5. De eigen bijdrage van de begunstigde bedraagt in het algemeen ten minste 10 %. Bij de goedkeuring van de in artikel 3 bedoelde programma's kan de Commissie evenwel afwijkingen op dit minimumpercentage toestaan.

6. Bij de goedkeuring van een jaarlijks programma kan de Commissie volgens de in artikel 3, lid 4, bedoelde procedure de financiële maxima van lid 4 van dit artikel wijzigen, zonder dat evenwel de in lid 2 geraamde kosten mogen worden overschreden; evenmin mag de in lid 1 vastgestelde looptijd met meer dan één jaar worden overschreden.

Artikel 6

1. Op grond van de ingediende jaarlijkse deelprogramma's kunnen voor de in artikel 2 bedoelde werkzaamheden voorschotten worden uitgekeerd volgens de stand van uitvoering van die werkzaamheden.

2. De voorschotten kunnen niet meer bedragen dan 80 % van de bijdrage van de Gemeenschap in de kosten van een jaarprogramma van de betrokken werkzaamheden.

3. De uitvoeringsbepalingen van dit artikel worden vastgesteld volgens de procedure van artikel 13 van Verordening (EEG) nr. 729/70.

Artikel 7

1. De bijdragen uit het Fonds worden uitbetaald aan de hiertoe door het Koninkrijk Spanje aangewezen instanties.

2. Tijdens de duur van de maatregelen van het Fonds verstrekt de daartoe door de betrokken Lid-Staat aangewezen autoriteit of instantie de Commissie, op haar verzoek, alle bewijsstukken en alle documenten waaruit blijkt dat aan de voor ieder bijzonder programma vastgestelde financiële en andere voorwaarden is voldaan. De Commissie kan zo nodig een controle ter plaatse uitvoeren.

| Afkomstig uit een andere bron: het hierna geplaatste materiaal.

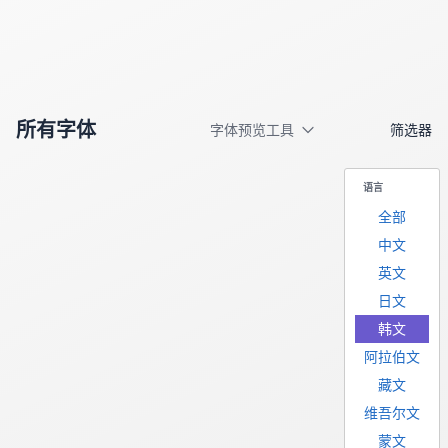
所有字体
字体预览工具
筛选器
语言
全部
中文
英文
日文
韩文
阿拉伯文
藏文
维吾尔文
蒙文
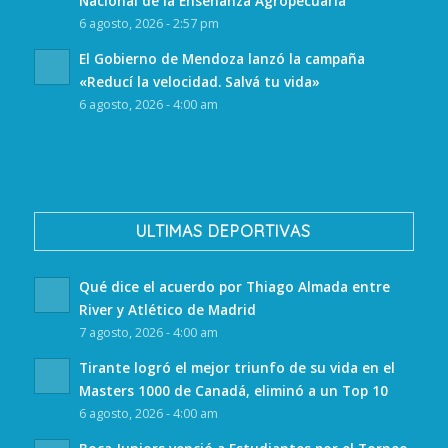
Nacional de la Enseñanza Agropecuaria
6 agosto, 2026 - 2:57 pm
El Gobierno de Mendoza lanzó la campaña
«Reducí la velocidad. Salvá tu vida»
6 agosto, 2026 - 4:00 am
ULTIMAS DEPORTIVAS
Qué dice el acuerdo por Thiago Almada entre
River y Atlético de Madrid
7 agosto, 2026 - 4:00 am
Tirante logró el mejor triunfo de su vida en el
Masters 1000 de Canadá, eliminó a un Top 10
6 agosto, 2026 - 4:00 am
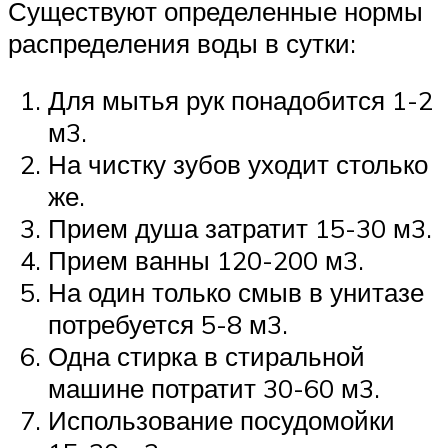
Существуют определенные нормы
распределения воды в сутки:
Для мытья рук понадобится 1-2
м3.
На чистку зубов уходит столько
же.
Прием душа затратит 15-30 м3.
Прием ванны 120-200 м3.
На один только смыв в унитазе
потребуется 5-8 м3.
Одна стирка в стиральной
машине потратит 30-60 м3.
Использование посудомойки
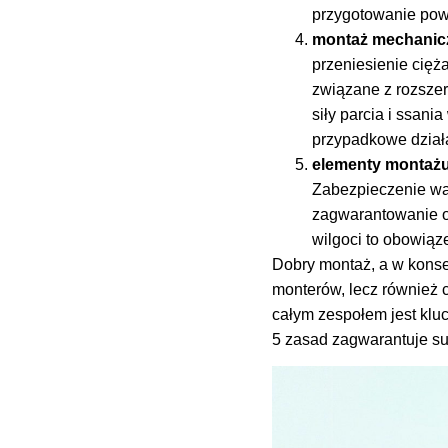
przygotowanie powi
montaż mechanic
przeniesienie cięża
związane z rozszer
siły parcia i ssan
przypadkowe dział
elementy montaż
Zabezpieczenie war
zagwarantowanie o
wilgoci to obowiąz
Dobry montaż, a w konsek
monterów, lecz również 
całym zespołem jest kl
5 zasad zagwarantuje su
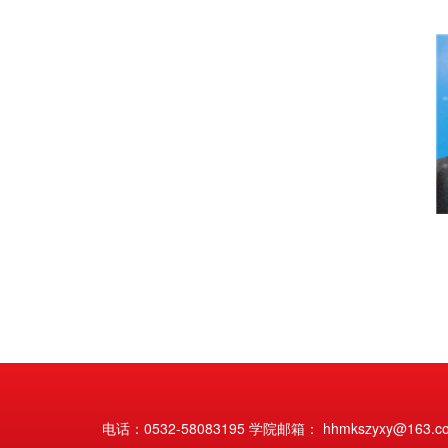
电话：0532-58083195 学院邮箱： hhmkszyxy@163.c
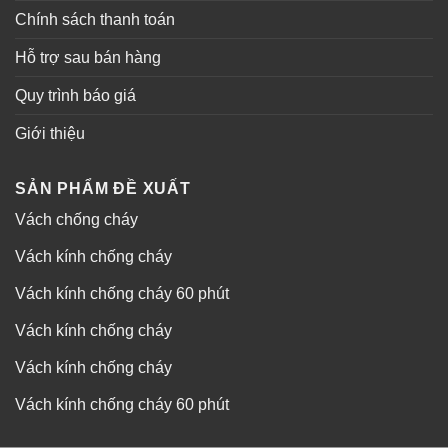
Chính sách thanh toán
Hỗ trợ sau bán hàng
Quy trình báo giá
Giới thiệu
SẢN PHẨM ĐỀ XUẤT
Vách chống cháy
Vách kính chống cháy
Vách kính chống cháy 60 phút
Vách kính chống cháy
Vách kính chống cháy
Vách kính chống cháy 60 phút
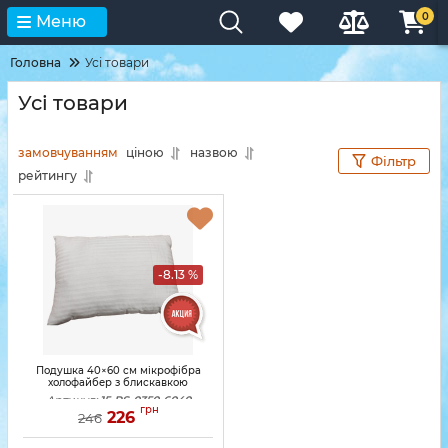
0
Меню
Головна
Усі товари
Усі товари
замовчуванням
ціною
назвою
Фільтр
рейтингу
-8.13 %
Подушка 40×60 см мікрофібра
холофайбер з блискавкою
Артикул:
15-PS-0350-6040
грн
226
246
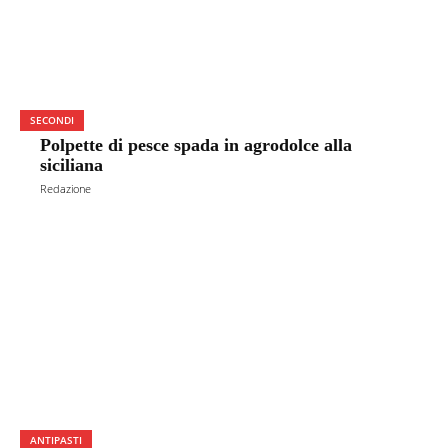
SECONDI
Polpette di pesce spada in agrodolce alla
siciliana
Redazione
ANTIPASTI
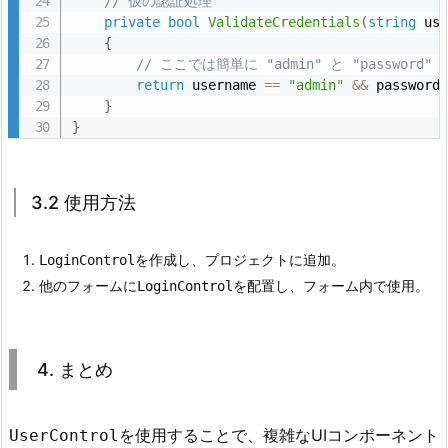
// 仮の認証処理
1
private
bool
ValidateCredentials
(
string
 us
ロ
{
グ
// ここでは簡単に "admin" と "passwor
イ
return
 username 
==
"admin"
&&
 password
}
ン
}
フ
ォ
ー
3.2 使用方法
ム
の
を作成し、プロジェクトに追加。
LoginControl
作
他のフォームに
を配置し、フォーム内で使用。
LoginControl
成
3.
2.
4. まとめ
3.
2
使
を使用することで、複雑なUIコンポーネント
UserControl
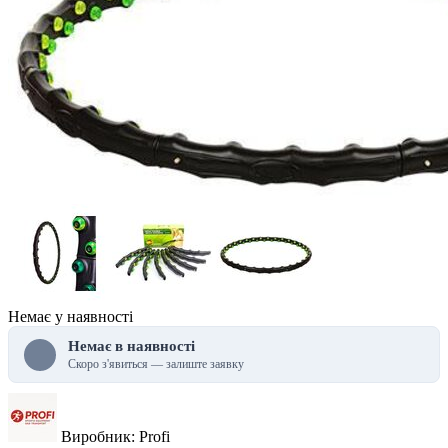
Немає у наявності
Немає в наявності
Скоро з'явиться — залиште заявку
Виробник: Profi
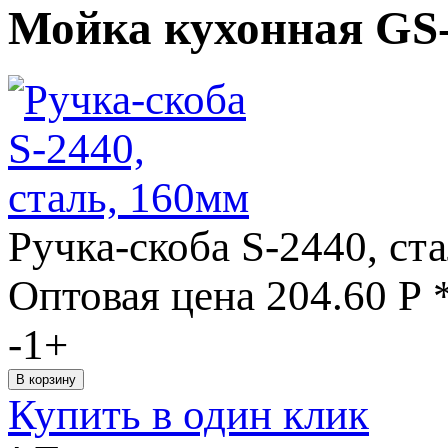
Мойка кухонная GS
Ручка-скоба S-2440, ст
Оптовая цена
204.60
Р
-
1
+
Купить в один клик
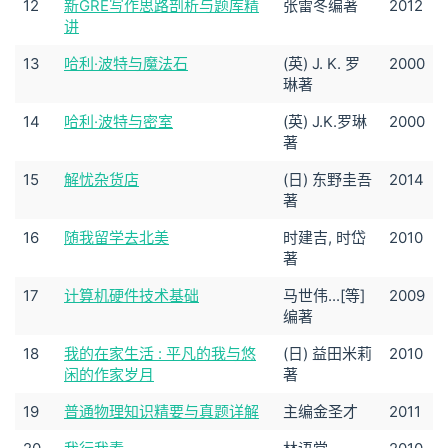
12
新GRE写作思路剖析与题库精
张雷冬编著
2012
讲
13
哈利·波特与魔法石
(英) J. K. 罗
2000
琳著
14
哈利·波特与密室
(英) J.K.罗琳
2000
著
15
解忧杂货店
(日) 东野圭吾
2014
著
16
随我留学去北美
时建吉, 时岱
2010
著
17
计算机硬件技术基础
马世伟...[等]
2009
编著
18
我的在家生活 : 平凡的我与悠
(日) 益田米莉
2010
闲的作家岁月
著
19
普通物理知识精要与真题详解
主编金圣才
2011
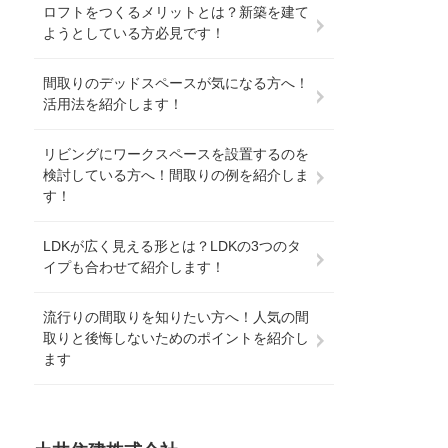
ロフトをつくるメリットとは？新築を建て
ようとしている方必見です！
間取りのデッドスペースが気になる方へ！
活用法を紹介します！
リビングにワークスペースを設置するのを
検討している方へ！間取りの例を紹介しま
す！
LDKが広く見える形とは？LDKの3つのタ
イプも合わせて紹介します！
流行りの間取りを知りたい方へ！人気の間
取りと後悔しないためのポイントを紹介し
ます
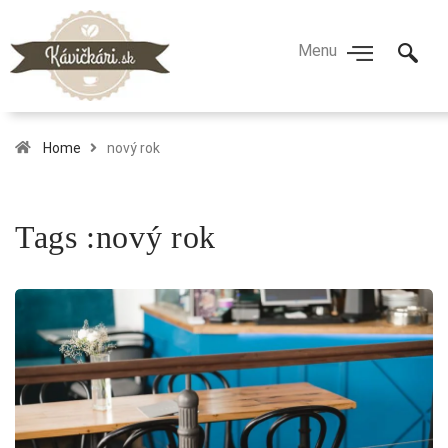
Home
nový rok
Tags :nový rok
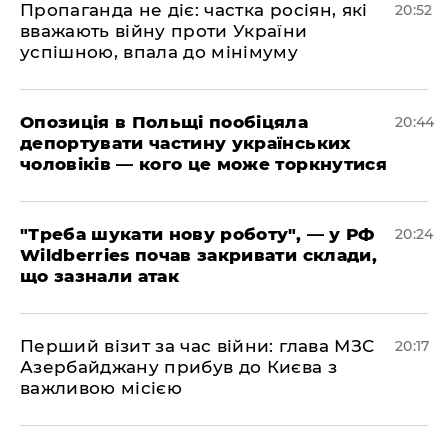
​Пропаганда не діє: частка росіян, які
20:52
вважають війну проти України
успішною, впала до мінімуму
​Опозиція в Польщі пообіцяла
20:44
депортувати частину українських
чоловіків — кого це може торкнутися
​"Треба шукати нову роботу", — у РФ
20:24
Wildberries почав закривати склади,
що зазнали атак
​Перший візит за час війни: глава МЗС
20:17
Азербайджану прибув до Києва з
важливою місією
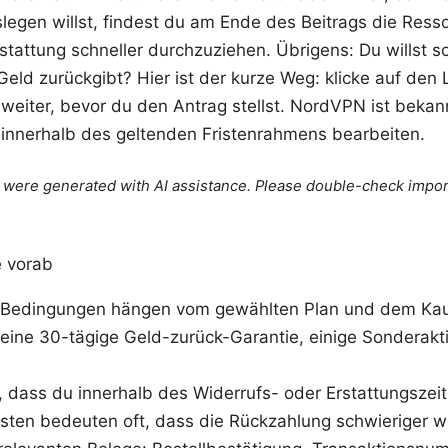
legen willst, findest du am Ende des Beitrags die Resso
stattung schneller durchzuziehen. Übrigens: Du willst so
eld zurückgibt? Hier ist der kurze Weg: klicke auf den 
 weiter, bevor du den Antrag stellst. NordVPN ist bekan
innerhalb des geltenden Fristenrahmens bearbeiten.
le were generated with AI assistance. Please double-check impor
e vorab
 Bedingungen hängen vom gewählten Plan und dem Kau
eine 30-tägige Geld-zurück-Garantie, einige Sonderak
, dass du innerhalb des Widerrufs- oder Erstattungszeit
isten bedeuten oft, dass die Rückzahlung schwieriger w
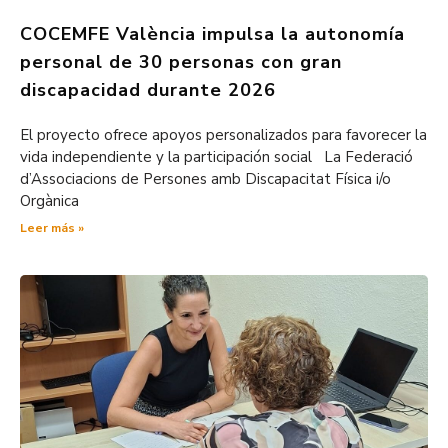
COCEMFE València impulsa la autonomía
personal de 30 personas con gran
discapacidad durante 2026
El proyecto ofrece apoyos personalizados para favorecer la
vida independiente y la participación social La Federació
d’Associacions de Persones amb Discapacitat Física i/o
Orgànica
Leer más »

Na raadpleging van het Comité van het Fonds over de financiële aspecten kan volgens de procedure van artikel 3, lid 4, worden besloten de bijdrage van het Fonds te schorsen, te verlagen of in te trekken

- wanneer het programma niet wordt uitgevoerd zoals vastgesteld of

- wanneer niet aan bepaalde voorwaarden wordt voldaan.

Uitbetaalde bedragen waarvoor onvoldoende bewijsstukken worden overgelegd, zullen op de betalingen voor latere jaren in mindering worden gebracht.

3. De uitvoeringsbepalingen van dit artikel worden vastgesteld volgens de procedure van artikel 13 van Verordening (EEG) nr. 729/70.

Artikel 8

Deze verordening treedt in werking op de derde dag volgende op die van haar bekendmaking in het Publikatieblad van de Europese Gemeenschappen.

Deze verordening is verbindend in al haar onderdelen en is rechtstreeks toepasselijk in elke Lid-Staat.

Gedaan te Luxemburg, 17 oktober 1988.

Voor de Raad

De Voorzitter

Y. POTTAKIS

(1) PB nr. C 182 van 12. 7. 1988, blz. 14.

(2) Advies uitgebracht op 14 oktober 1988 (nog niet verschenen in het Publikatieblad).

(3) PB nr. L 94 van 28. 4. 1970, blz. 13.

(4) PB nr. L 185 van 15. 7. 1988, blz. 1.

(1) PB nr. L 93 van 30. 3. 1985, blz. 1.